À vérifier impérativement
Avant de les prendre, toujours contrôler les médicaments dans la base de données sur les médicaments, via l’app mobile ou sur sportintegrity.ch/fr/ medicaments.
Les sportives et sportifs ne devraient en aucun cas prendre un médicament, sans l’avoir au préalable contrôlé dans la base de données sur les médicaments. Photo : Adobe Stock/Elnur Amikishiyev
En tant que gymnaste, faut-il s’attendre à un contrôle de dopage lors de chaque concours ? Ou seulement à partir d’un certain niveau ?
En principe nous avons le droit de tester partout et à tout moment. Plus de deux tiers de nos contrôles se font en dehors des compétitions. Nous mettons toutefois l’accent sur le sport d’élite. La probabilité d’un contrôle de dopage lors d’une fête de gymnastique est plutôt faible.
Comment sensibilisez-vous les gens au dopage dans le sport de masse ?
C’est difficile et effectivement un problème de prévention. Nous mettons l’accent sur le sport d’élite. Nous sommes conscients que nos moyens sont limités dans le sport de masse. Nous misons énormément sur la coopération avec Swiss Olympic et les fédérations. Nous aidons, nous sommes responsables que les informations soient traitées correctement et de manière accessible, afin que les groupes
cibles les comprennent. Mais nous ne pouvons pas garantir que tous les athlètes connaissent les règles. Le sport de masse est effectivement un peu négligé dans la prévention du dopage.
Les sportives et sportifs populaires connaissent-ils leurs droits et obligations en matière de dopage ?
Mal. Mais nous avons très peu à faire avec eux. Il y a environ 2 millions de sportives et sportifs en Suisse, impossible de les atteindre tous. Nous constatons que les cas de dopage font exploser le nombre de demandes en matière de médicaments. Beaucoup réalisent malheureusement que la liste de dopage s’applique aussi pour eux, seulement lorsqu’un cas de grande envergure est rendu public.
Quels buts souhaitez-vous atteindre avec ‹ Swiss Sport Integrity › ces prochaines années ?

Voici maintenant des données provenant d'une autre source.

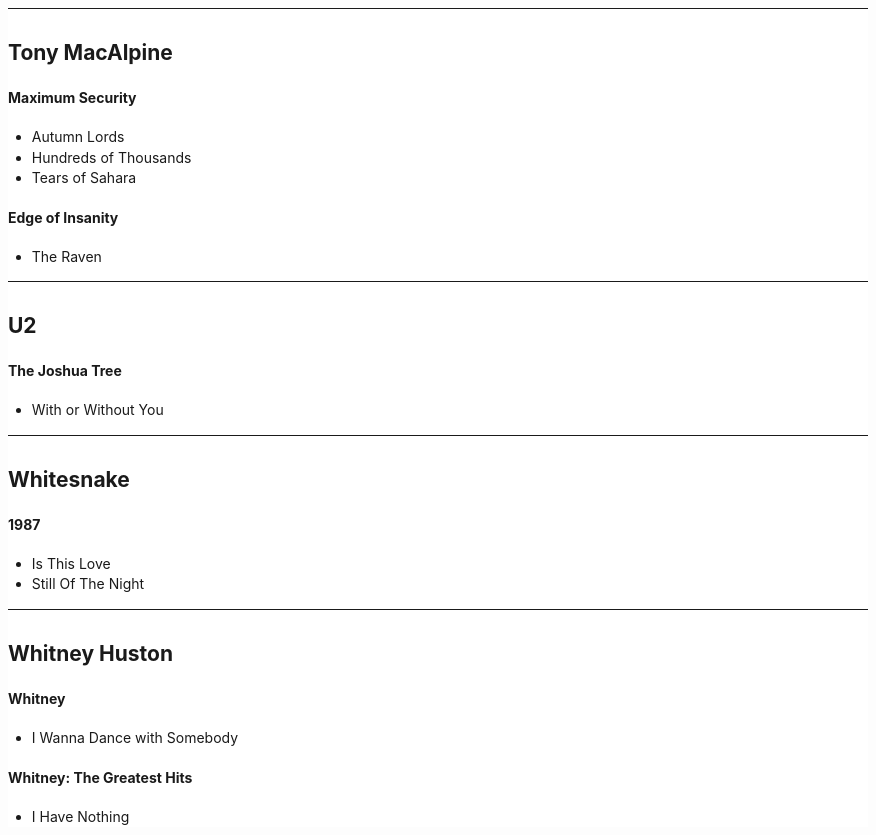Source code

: 
---
Tony MacAlpine
--------------

#### Maximum Security
* Autumn Lords
* Hundreds of Thousands
* Tears of Sahara

#### Edge of Insanity
* The Raven


---
U2
--

#### The Joshua Tree
* With or Without You


---
Whitesnake
----------

#### 1987
* Is This Love
* Still Of The Night


---
Whitney Huston
--------------

#### Whitney
* I Wanna Dance with Somebody

#### Whitney: The Greatest Hits
* I Have Nothing
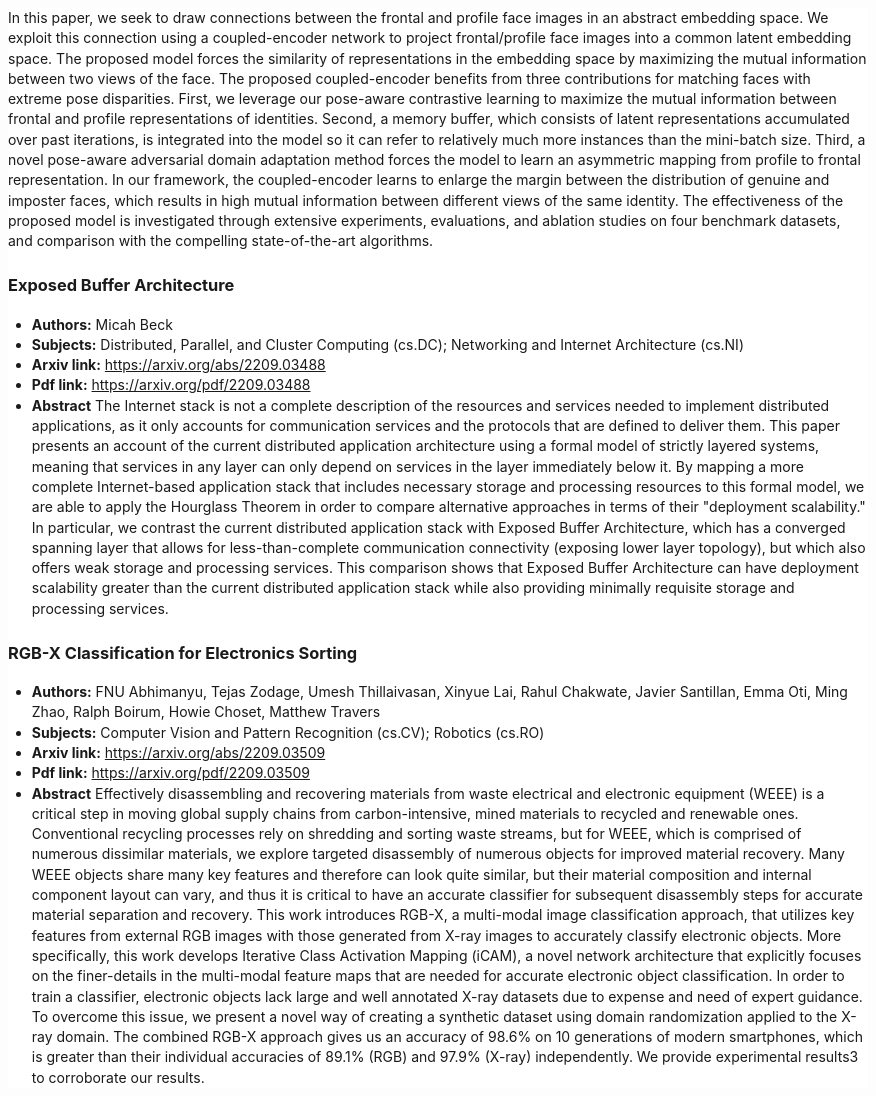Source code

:  In this paper, we seek to draw connections between the frontal and profile face images in an abstract embedding space. We exploit this connection using a coupled-encoder network to project frontal/profile face images into a common latent embedding space. The proposed model forces the similarity of representations in the embedding space by maximizing the mutual information between two views of the face. The proposed coupled-encoder benefits from three contributions for matching faces with extreme pose disparities. First, we leverage our pose-aware contrastive learning to maximize the mutual information between frontal and profile representations of identities. Second, a memory buffer, which consists of latent representations accumulated over past iterations, is integrated into the model so it can refer to relatively much more instances than the mini-batch size. Third, a novel pose-aware adversarial domain adaptation method forces the model to learn an asymmetric mapping from profile to frontal representation. In our framework, the coupled-encoder learns to enlarge the margin between the distribution of genuine and imposter faces, which results in high mutual information between different views of the same identity. The effectiveness of the proposed model is investigated through extensive experiments, evaluations, and ablation studies on four benchmark datasets, and comparison with the compelling state-of-the-art algorithms.
### Exposed Buffer Architecture
 - **Authors:** Micah Beck
 - **Subjects:** Distributed, Parallel, and Cluster Computing (cs.DC); Networking and Internet Architecture (cs.NI)
 - **Arxiv link:** https://arxiv.org/abs/2209.03488
 - **Pdf link:** https://arxiv.org/pdf/2209.03488
 - **Abstract**
 The Internet stack is not a complete description of the resources and services needed to implement distributed applications, as it only accounts for communication services and the protocols that are defined to deliver them. This paper presents an account of the current distributed application architecture using a formal model of strictly layered systems, meaning that services in any layer can only depend on services in the layer immediately below it. By mapping a more complete Internet-based application stack that includes necessary storage and processing resources to this formal model, we are able to apply the Hourglass Theorem in order to compare alternative approaches in terms of their "deployment scalability." In particular, we contrast the current distributed application stack with Exposed Buffer Architecture, which has a converged spanning layer that allows for less-than-complete communication connectivity (exposing lower layer topology), but which also offers weak storage and processing services. This comparison shows that Exposed Buffer Architecture can have deployment scalability greater than the current distributed application stack while also providing minimally requisite storage and processing services.
### RGB-X Classification for Electronics Sorting
 - **Authors:** FNU Abhimanyu, Tejas Zodage, Umesh Thillaivasan, Xinyue Lai, Rahul Chakwate, Javier Santillan, Emma Oti, Ming Zhao, Ralph Boirum, Howie Choset, Matthew Travers
 - **Subjects:** Computer Vision and Pattern Recognition (cs.CV); Robotics (cs.RO)
 - **Arxiv link:** https://arxiv.org/abs/2209.03509
 - **Pdf link:** https://arxiv.org/pdf/2209.03509
 - **Abstract**
 Effectively disassembling and recovering materials from waste electrical and electronic equipment (WEEE) is a critical step in moving global supply chains from carbon-intensive, mined materials to recycled and renewable ones. Conventional recycling processes rely on shredding and sorting waste streams, but for WEEE, which is comprised of numerous dissimilar materials, we explore targeted disassembly of numerous objects for improved material recovery. Many WEEE objects share many key features and therefore can look quite similar, but their material composition and internal component layout can vary, and thus it is critical to have an accurate classifier for subsequent disassembly steps for accurate material separation and recovery. This work introduces RGB-X, a multi-modal image classification approach, that utilizes key features from external RGB images with those generated from X-ray images to accurately classify electronic objects. More specifically, this work develops Iterative Class Activation Mapping (iCAM), a novel network architecture that explicitly focuses on the finer-details in the multi-modal feature maps that are needed for accurate electronic object classification. In order to train a classifier, electronic objects lack large and well annotated X-ray datasets due to expense and need of expert guidance. To overcome this issue, we present a novel way of creating a synthetic dataset using domain randomization applied to the X-ray domain. The combined RGB-X approach gives us an accuracy of 98.6% on 10 generations of modern smartphones, which is greater than their individual accuracies of 89.1% (RGB) and 97.9% (X-ray) independently. We provide experimental results3 to corroborate our results.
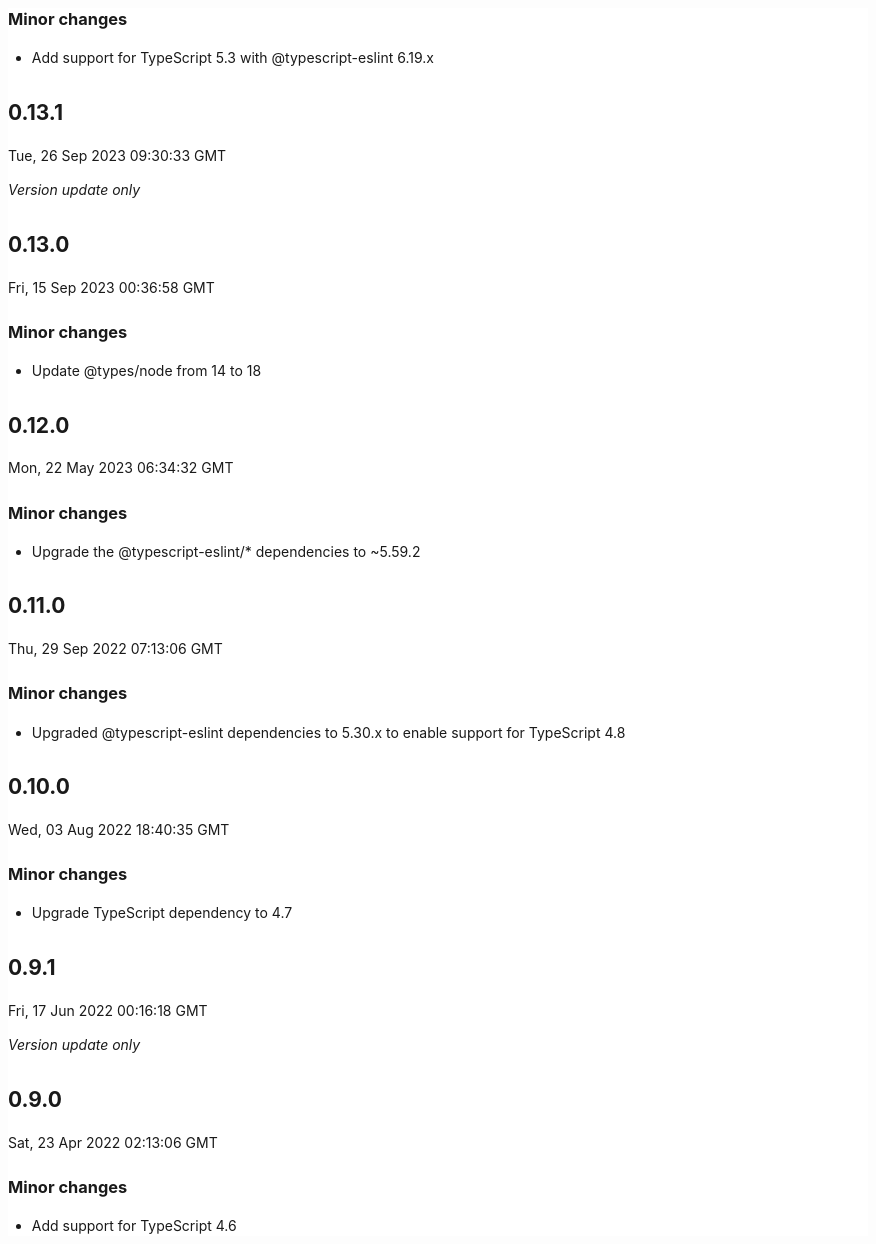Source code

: ### Minor changes

- Add support for TypeScript 5.3 with @typescript-eslint 6.19.x

## 0.13.1
Tue, 26 Sep 2023 09:30:33 GMT

_Version update only_

## 0.13.0
Fri, 15 Sep 2023 00:36:58 GMT

### Minor changes

- Update @types/node from 14 to 18

## 0.12.0
Mon, 22 May 2023 06:34:32 GMT

### Minor changes

- Upgrade the @typescript-eslint/* dependencies to ~5.59.2

## 0.11.0
Thu, 29 Sep 2022 07:13:06 GMT

### Minor changes

- Upgraded @typescript-eslint dependencies to 5.30.x to enable support for TypeScript 4.8

## 0.10.0
Wed, 03 Aug 2022 18:40:35 GMT

### Minor changes

- Upgrade TypeScript dependency to 4.7

## 0.9.1
Fri, 17 Jun 2022 00:16:18 GMT

_Version update only_

## 0.9.0
Sat, 23 Apr 2022 02:13:06 GMT

### Minor changes

- Add support for TypeScript 4.6
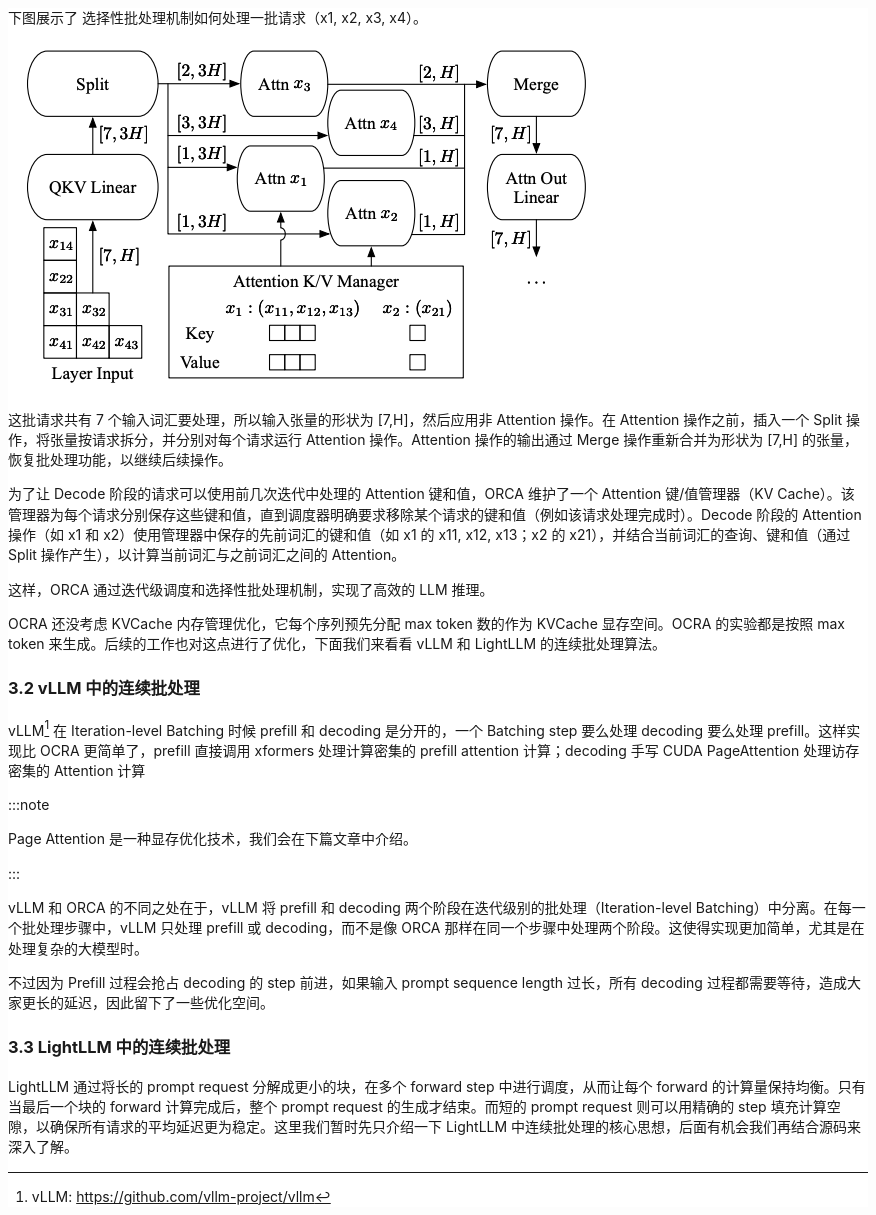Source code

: 下图展示了 选择性批处理机制如何处理一批请求（x1, x2, x3, x4）。

![picture 7](images/50b1c9d1d034c2965208d03231ec7a58ddf3facfb5c7a03a21d501809071495e.png)  

这批请求共有 7 个输入词汇要处理，所以输入张量的形状为 [7,H]，然后应用非 Attention 操作。在 Attention 操作之前，插入一个 Split 操作，将张量按请求拆分，并分别对每个请求运行 Attention 操作。Attention 操作的输出通过 Merge 操作重新合并为形状为 [7,H] 的张量，恢复批处理功能，以继续后续操作。

为了让 Decode 阶段的请求可以使用前几次迭代中处理的 Attention 键和值，ORCA 维护了一个 Attention 键/值管理器（KV Cache）。该管理器为每个请求分别保存这些键和值，直到调度器明确要求移除某个请求的键和值（例如该请求处理完成时）。Decode 阶段的 Attention 操作（如 x1 和 x2）使用管理器中保存的先前词汇的键和值（如 x1 的 x11, x12, x13；x2 的 x21），并结合当前词汇的查询、键和值（通过 Split 操作产生），以计算当前词汇与之前词汇之间的 Attention。

这样，ORCA 通过迭代级调度和选择性批处理机制，实现了高效的 LLM 推理。

OCRA 还没考虑 KVCache 内存管理优化，它每个序列预先分配 max token 数的作为 KVCache 显存空间。OCRA 的实验都是按照 max token 来生成。后续的工作也对这点进行了优化，下面我们来看看 vLLM 和 LightLLM 的连续批处理算法。


### 3.2 vLLM 中的连续批处理

vLLM[^3] 在 Iteration-level Batching 时候 prefill 和 decoding 是分开的，一个 Batching step 要么处理 decoding 要么处理 prefill。这样实现比 OCRA 更简单了，prefill 直接调用 xformers 处理计算密集的 prefill attention 计算；decoding 手写 CUDA PageAttention 处理访存密集的 Attention 计算

:::note

Page Attention 是一种显存优化技术，我们会在下篇文章中介绍。

:::


vLLM 和 ORCA 的不同之处在于，vLLM 将 prefill 和 decoding 两个阶段在迭代级别的批处理（Iteration-level Batching）中分离。在每一个批处理步骤中，vLLM 只处理 prefill 或 decoding，而不是像 ORCA 那样在同一个步骤中处理两个阶段。这使得实现更加简单，尤其是在处理复杂的大模型时。

不过因为 Prefill 过程会抢占 decoding 的 step 前进，如果输入 prompt sequence length 过长，所有 decoding 过程都需要等待，造成大家更长的延迟，因此留下了一些优化空间。

### 3.3 LightLLM 中的连续批处理

LightLLM 通过将长的 prompt request 分解成更小的块，在多个 forward step 中进行调度，从而让每个 forward 的计算量保持均衡。只有当最后一个块的 forward 计算完成后，整个 prompt request 的生成才结束。而短的 prompt request 则可以用精确的 step 填充计算空隙，以确保所有请求的平均延迟更为稳定。这里我们暂时先只介绍一下 LightLLM 中连续批处理的核心思想，后面有机会我们再结合源码来深入了解。


[^1]: https://www.anyscale.com/blog/continuous-batching-llm-inference
[^2]: Orca: A Distributed Serving System for Transformer-Based Generative Models
[^3]: vLLM: https://github.com/vllm-project/vllm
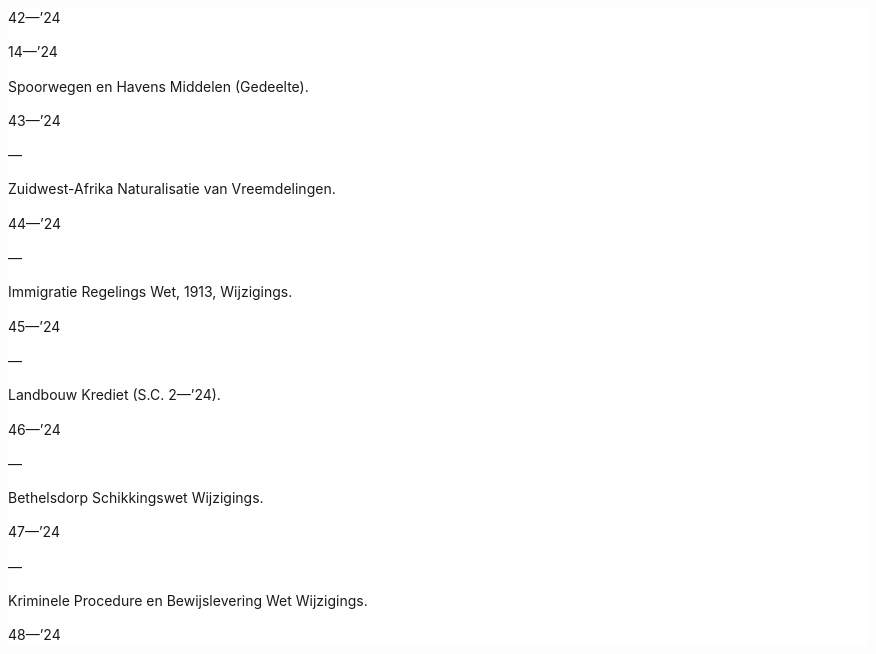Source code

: <td><p>42&#x2014;&#x2019;24</p></td>

<td><p>14&#x2014;&#x2019;24</p></td>

<td><p>Spoorwegen en Havens Middelen (Gedeelte).</p></td>

</tr>

<tr>

<td><p>43&#x2014;&#x2019;24</p></td>

<td><p>&#x2014;</p></td>

<td><p>Zuidwest-Afrika Naturalisatie van Vreemdelingen.<noteRef href="#note01_p13" marker="†"/></p></td>

</tr>

<tr>

<td><p>44&#x2014;&#x2019;24</p></td>

<td><p>&#x2014;</p></td>

<td><p>Immigratie Regelings Wet, 1913, Wijzigings.<noteRef href="#note01_p13" marker="†"/></p></td>

</tr>

<tr>

<td><p>45&#x2014;&#x2019;24</p></td>

<td><p>&#x2014;</p></td>

<td><p>Landbouw Krediet (S.C. 2&#x2014;&#x2019;24).<noteRef href="#note01_p13" marker="†"/></p></td>

</tr>

<tr>

<td><p>46&#x2014;&#x2019;24</p></td>

<td><p>&#x2014;</p></td>

<td><p>Bethelsdorp Schikkingswet Wijzigings.<noteRef href="#note01_p13" marker="†"/></p></td>

</tr>

<tr>

<td><p>47&#x2014;&#x2019;24</p></td>

<td><p>&#x2014;</p></td>

<td><p>Kriminele Procedure en Bewijslevering Wet Wijzigings.<noteRef href="#note01_p13" marker="†"/></p></td>

</tr>

<tr>

<td><p>48&#x2014;&#x2019;24</p></td>
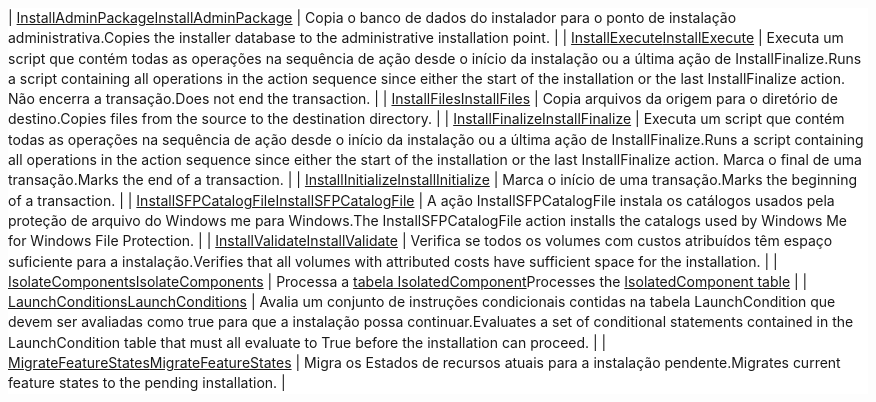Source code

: | [<span data-ttu-id="cfd5d-144">InstallAdminPackage</span><span class="sxs-lookup"><span data-stu-id="cfd5d-144">InstallAdminPackage</span></span>](installadminpackage-action.md)           | <span data-ttu-id="cfd5d-145">Copia o banco de dados do instalador para o ponto de instalação administrativa.</span><span class="sxs-lookup"><span data-stu-id="cfd5d-145">Copies the installer database to the administrative installation point.</span></span>                                                                                                       |
| [<span data-ttu-id="cfd5d-146">InstallExecute</span><span class="sxs-lookup"><span data-stu-id="cfd5d-146">InstallExecute</span></span>](installexecute-action.md)                     | <span data-ttu-id="cfd5d-147">Executa um script que contém todas as operações na sequência de ação desde o início da instalação ou a última ação de InstallFinalize.</span><span class="sxs-lookup"><span data-stu-id="cfd5d-147">Runs a script containing all operations in the action sequence since either the start of the installation or the last InstallFinalize action.</span></span> <span data-ttu-id="cfd5d-148">Não encerra a transação.</span><span class="sxs-lookup"><span data-stu-id="cfd5d-148">Does not end the transaction.</span></span>   |
| [<span data-ttu-id="cfd5d-149">InstallFiles</span><span class="sxs-lookup"><span data-stu-id="cfd5d-149">InstallFiles</span></span>](installfiles-action.md)                         | <span data-ttu-id="cfd5d-150">Copia arquivos da origem para o diretório de destino.</span><span class="sxs-lookup"><span data-stu-id="cfd5d-150">Copies files from the source to the destination directory.</span></span>                                                                                                                    |
| [<span data-ttu-id="cfd5d-151">InstallFinalize</span><span class="sxs-lookup"><span data-stu-id="cfd5d-151">InstallFinalize</span></span>](installfinalize-action.md)                   | <span data-ttu-id="cfd5d-152">Executa um script que contém todas as operações na sequência de ação desde o início da instalação ou a última ação de InstallFinalize.</span><span class="sxs-lookup"><span data-stu-id="cfd5d-152">Runs a script containing all operations in the action sequence since either the start of the installation or the last InstallFinalize action.</span></span> <span data-ttu-id="cfd5d-153">Marca o final de uma transação.</span><span class="sxs-lookup"><span data-stu-id="cfd5d-153">Marks the end of a transaction.</span></span> |
| [<span data-ttu-id="cfd5d-154">InstallInitialize</span><span class="sxs-lookup"><span data-stu-id="cfd5d-154">InstallInitialize</span></span>](installinitialize-action.md)               | <span data-ttu-id="cfd5d-155">Marca o início de uma transação.</span><span class="sxs-lookup"><span data-stu-id="cfd5d-155">Marks the beginning of a transaction.</span></span>                                                                                                                                         |
| [<span data-ttu-id="cfd5d-156">InstallSFPCatalogFile</span><span class="sxs-lookup"><span data-stu-id="cfd5d-156">InstallSFPCatalogFile</span></span>](installsfpcatalogfile-action.md)       | <span data-ttu-id="cfd5d-157">A ação InstallSFPCatalogFile instala os catálogos usados pela proteção de arquivo do Windows me para Windows.</span><span class="sxs-lookup"><span data-stu-id="cfd5d-157">The InstallSFPCatalogFile action installs the catalogs used by Windows Me for Windows File Protection.</span></span>                                                                        |
| [<span data-ttu-id="cfd5d-158">InstallValidate</span><span class="sxs-lookup"><span data-stu-id="cfd5d-158">InstallValidate</span></span>](installvalidate-action.md)                   | <span data-ttu-id="cfd5d-159">Verifica se todos os volumes com custos atribuídos têm espaço suficiente para a instalação.</span><span class="sxs-lookup"><span data-stu-id="cfd5d-159">Verifies that all volumes with attributed costs have sufficient space for the installation.</span></span>                                                                                   |
| [<span data-ttu-id="cfd5d-160">IsolateComponents</span><span class="sxs-lookup"><span data-stu-id="cfd5d-160">IsolateComponents</span></span>](isolatecomponents-action.md)               | <span data-ttu-id="cfd5d-161">Processa a [tabela IsolatedComponent](isolatedcomponent-table.md)</span><span class="sxs-lookup"><span data-stu-id="cfd5d-161">Processes the [IsolatedComponent table](isolatedcomponent-table.md)</span></span>                                                                                                          |
| [<span data-ttu-id="cfd5d-162">LaunchConditions</span><span class="sxs-lookup"><span data-stu-id="cfd5d-162">LaunchConditions</span></span>](launchconditions-action.md)                 | <span data-ttu-id="cfd5d-163">Avalia um conjunto de instruções condicionais contidas na tabela LaunchCondition que devem ser avaliadas como true para que a instalação possa continuar.</span><span class="sxs-lookup"><span data-stu-id="cfd5d-163">Evaluates a set of conditional statements contained in the LaunchCondition table that must all evaluate to True before the installation can proceed.</span></span>                          |
| [<span data-ttu-id="cfd5d-164">MigrateFeatureStates</span><span class="sxs-lookup"><span data-stu-id="cfd5d-164">MigrateFeatureStates</span></span>](migratefeaturestates-action.md)         | <span data-ttu-id="cfd5d-165">Migra os Estados de recursos atuais para a instalação pendente.</span><span class="sxs-lookup"><span data-stu-id="cfd5d-165">Migrates current feature states to the pending installation.</span></span>                                                                                                                  |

Nous avons de grands buts. Nous sommes en train d’implémenter le nouveau domaine des infractions à l’éthique. Il est très important pour nous de le faire connaître, surtout dans le sport de masse. En ce qui concerne la prévention, nous avons lancé une grande offensive jusqu’en 2024. Plus de 20’000 athlètes ont une Swiss Olympic Card. Notre but est que leur premier contact avec nous soit un événement de prévention – et non un contrôle antidopage.